Stored dataset items:
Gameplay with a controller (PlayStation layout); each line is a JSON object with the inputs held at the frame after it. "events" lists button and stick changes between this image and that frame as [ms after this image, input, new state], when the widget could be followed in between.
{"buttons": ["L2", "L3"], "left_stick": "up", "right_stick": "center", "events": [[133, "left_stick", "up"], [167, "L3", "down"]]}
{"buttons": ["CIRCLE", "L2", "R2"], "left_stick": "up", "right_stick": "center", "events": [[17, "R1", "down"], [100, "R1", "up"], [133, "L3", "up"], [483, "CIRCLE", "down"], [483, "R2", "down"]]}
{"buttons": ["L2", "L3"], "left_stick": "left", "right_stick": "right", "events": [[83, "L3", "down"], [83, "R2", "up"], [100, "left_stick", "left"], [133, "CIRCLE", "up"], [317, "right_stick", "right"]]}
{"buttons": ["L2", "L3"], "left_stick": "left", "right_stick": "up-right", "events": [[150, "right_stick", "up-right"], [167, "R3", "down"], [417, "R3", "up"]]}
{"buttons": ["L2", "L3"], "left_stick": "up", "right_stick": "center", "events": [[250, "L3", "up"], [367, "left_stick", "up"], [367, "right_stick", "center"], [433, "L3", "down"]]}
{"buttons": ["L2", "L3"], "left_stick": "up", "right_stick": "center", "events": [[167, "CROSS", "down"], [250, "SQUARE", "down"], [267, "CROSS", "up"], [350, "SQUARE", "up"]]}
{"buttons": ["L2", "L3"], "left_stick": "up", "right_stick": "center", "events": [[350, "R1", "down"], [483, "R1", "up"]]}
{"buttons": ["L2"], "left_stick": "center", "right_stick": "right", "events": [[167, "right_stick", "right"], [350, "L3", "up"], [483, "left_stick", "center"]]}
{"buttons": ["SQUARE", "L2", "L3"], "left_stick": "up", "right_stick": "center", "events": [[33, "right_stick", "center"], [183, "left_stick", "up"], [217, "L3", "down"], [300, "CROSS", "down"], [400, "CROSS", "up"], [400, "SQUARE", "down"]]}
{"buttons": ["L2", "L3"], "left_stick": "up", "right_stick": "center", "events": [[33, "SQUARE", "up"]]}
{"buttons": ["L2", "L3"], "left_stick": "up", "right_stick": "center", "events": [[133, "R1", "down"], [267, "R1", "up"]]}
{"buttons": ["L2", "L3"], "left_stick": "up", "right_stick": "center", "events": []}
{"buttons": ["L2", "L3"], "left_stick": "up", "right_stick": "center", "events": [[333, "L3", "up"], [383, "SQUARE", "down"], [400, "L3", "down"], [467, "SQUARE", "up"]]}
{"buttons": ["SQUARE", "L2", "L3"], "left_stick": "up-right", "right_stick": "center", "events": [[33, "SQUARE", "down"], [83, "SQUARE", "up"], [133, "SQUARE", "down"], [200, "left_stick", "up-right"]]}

▸ **About this task**
Repeat the whole of the data above exactly, keeping every word.

▸ **Exercise result**
Gameplay with a controller (PlayStation layout); each line is a JSON object with the inputs held at the frame after it. "events" lists button and stick changes between this image and that frame as [ms after this image, input, new state], when the widget could be followed in between.
{"buttons": ["L2", "L3"], "left_stick": "up", "right_stick": "center", "events": [[133, "left_stick", "up"], [167, "L3", "down"]]}
{"buttons": ["CIRCLE", "L2", "R2"], "left_stick": "up", "right_stick": "center", "events": [[17, "R1", "down"], [100, "R1", "up"], [133, "L3", "up"], [483, "CIRCLE", "down"], [483, "R2", "down"]]}
{"buttons": ["L2", "L3"], "left_stick": "left", "right_stick": "right", "events": [[83, "L3", "down"], [83, "R2", "up"], [100, "left_stick", "left"], [133, "CIRCLE", "up"], [317, "right_stick", "right"]]}
{"buttons": ["L2", "L3"], "left_stick": "left", "right_stick": "up-right", "events": [[150, "right_stick", "up-right"], [167, "R3", "down"], [417, "R3", "up"]]}
{"buttons": ["L2", "L3"], "left_stick": "up", "right_stick": "center", "events": [[250, "L3", "up"], [367, "left_stick", "up"], [367, "right_stick", "center"], [433, "L3", "down"]]}
{"buttons": ["L2", "L3"], "left_stick": "up", "right_stick": "center", "events": [[167, "CROSS", "down"], [250, "SQUARE", "down"], [267, "CROSS", "up"], [350, "SQUARE", "up"]]}
{"buttons": ["L2", "L3"], "left_stick": "up", "right_stick": "center", "events": [[350, "R1", "down"], [483, "R1", "up"]]}
{"buttons": ["L2"], "left_stick": "center", "right_stick": "right", "events": [[167, "right_stick", "right"], [350, "L3", "up"], [483, "left_stick", "center"]]}
{"buttons": ["SQUARE", "L2", "L3"], "left_stick": "up", "right_stick": "center", "events": [[33, "right_stick", "center"], [183, "left_stick", "up"], [217, "L3", "down"], [300, "CROSS", "down"], [400, "CROSS", "up"], [400, "SQUARE", "down"]]}
{"buttons": ["L2", "L3"], "left_stick": "up", "right_stick": "center", "events": [[33, "SQUARE", "up"]]}
{"buttons": ["L2", "L3"], "left_stick": "up", "right_stick": "center", "events": [[133, "R1", "down"], [267, "R1", "up"]]}
{"buttons": ["L2", "L3"], "left_stick": "up", "right_stick": "center", "events": []}
{"buttons": ["L2", "L3"], "left_stick": "up", "right_stick": "center", "events": [[333, "L3", "up"], [383, "SQUARE", "down"], [400, "L3", "down"], [467, "SQUARE", "up"]]}
{"buttons": ["SQUARE", "L2", "L3"], "left_stick": "up-right", "right_stick": "center", "events": [[33, "SQUARE", "down"], [83, "SQUARE", "up"], [133, "SQUARE", "down"], [200, "left_stick", "up-right"]]}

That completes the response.